Segment Start: Given records

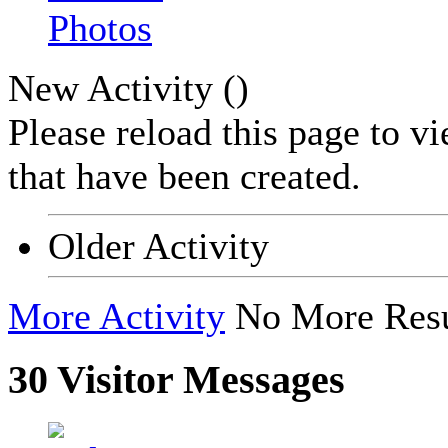
Photos
New Activity (
)
Please reload this page to v
that have been created.
Older Activity
More Activity
No More Resu
30
Visitor Messages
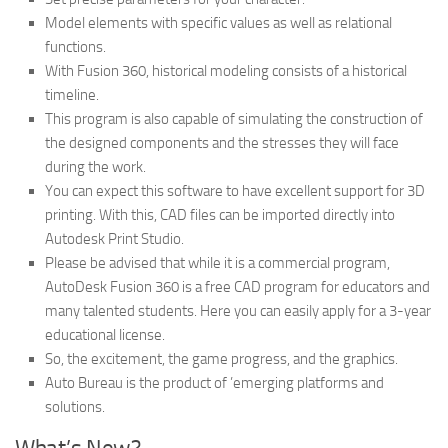
Model elements with specific values ​​as well as relational
functions.
With Fusion 360, historical modeling consists of a historical
timeline.
This program is also capable of simulating the construction of
the designed components and the stresses they will face
during the work.
You can expect this software to have excellent support for 3D
printing. With this, CAD files can be imported directly into
Autodesk Print Studio.
Please be advised that while it is a commercial program,
AutoDesk Fusion 360 is a free CAD program for educators and
many talented students. Here you can easily apply for a 3-year
educational license.
So, the excitement, the game progress, and the graphics.
Auto Bureau is the product of ’emerging platforms and
solutions.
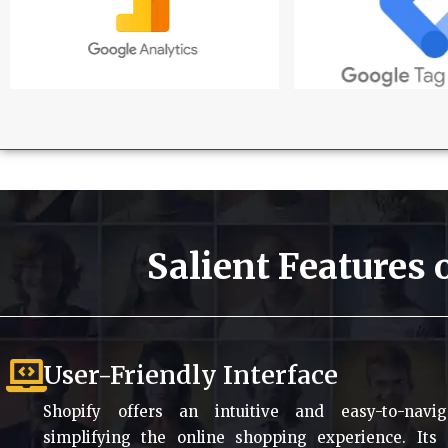
Salient Features
User-Friendly Interface
Shopify offers an intuitive and easy-to-naviga
simplifying the online shopping experience. Its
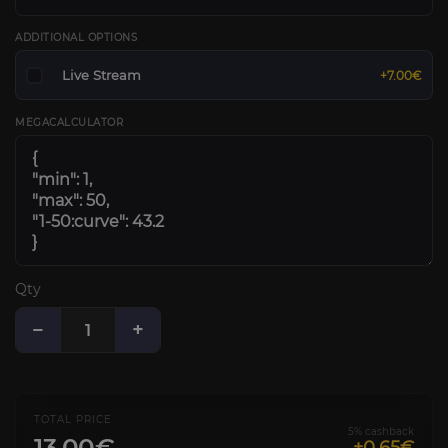
ADDITIONAL OPTIONS
Live Stream
+7.00€
MEGACALCULATOR
Qty
−
+
TOTAL PRICE
5% cashback
13.00€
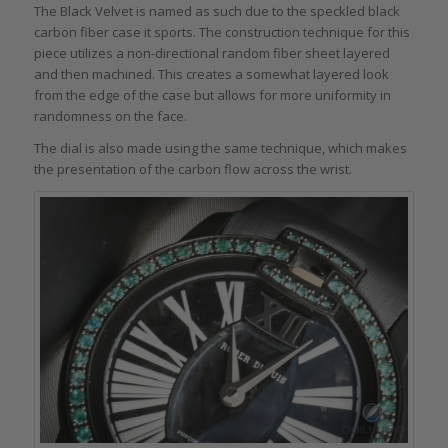
The Black Velvet is named as such due to the speckled black
carbon fiber case it sports. The construction technique for this
piece utilizes a non-directional random fiber sheet layered
and then machined. This creates a somewhat layered look
from the edge of the case but allows for more uniformity in
randomness on the face.
The dial is also made using the same technique, which makes
the presentation of the carbon flow across the wrist.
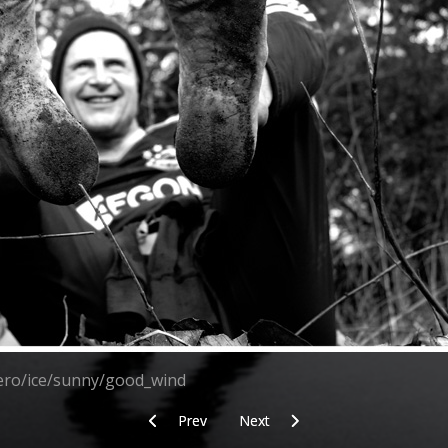
zero/ice/sunny/good_wind
Previous article: Meanwhile back at the car
Next article: Simplicity
Prev
Next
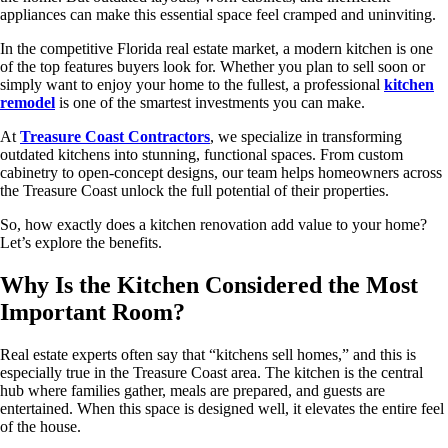
appliances can make this essential space feel cramped and uninviting.
In the competitive Florida real estate market, a modern kitchen is one
of the top features buyers look for. Whether you plan to sell soon or
simply want to enjoy your home to the fullest, a professional
kitchen
remodel
is one of the smartest investments you can make.
At
Treasure Coast Contractors
, we specialize in transforming
outdated kitchens into stunning, functional spaces. From custom
cabinetry to open-concept designs, our team helps homeowners across
the Treasure Coast unlock the full potential of their properties.
So, how exactly does a kitchen renovation add value to your home?
Let’s explore the benefits.
Why Is the Kitchen Considered the Most
Important Room?
Real estate experts often say that “kitchens sell homes,” and this is
especially true in the Treasure Coast area. The kitchen is the central
hub where families gather, meals are prepared, and guests are
entertained. When this space is designed well, it elevates the entire feel
of the house.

Segment End: Given records

▸ **Required work**:
Where does the word "sell" occur in the data? Copy every line that has it.

▸ **Result**:
of the top features buyers look for. Whether you plan to sell soon or
Real estate experts often say that “kitchens sell homes,” and this is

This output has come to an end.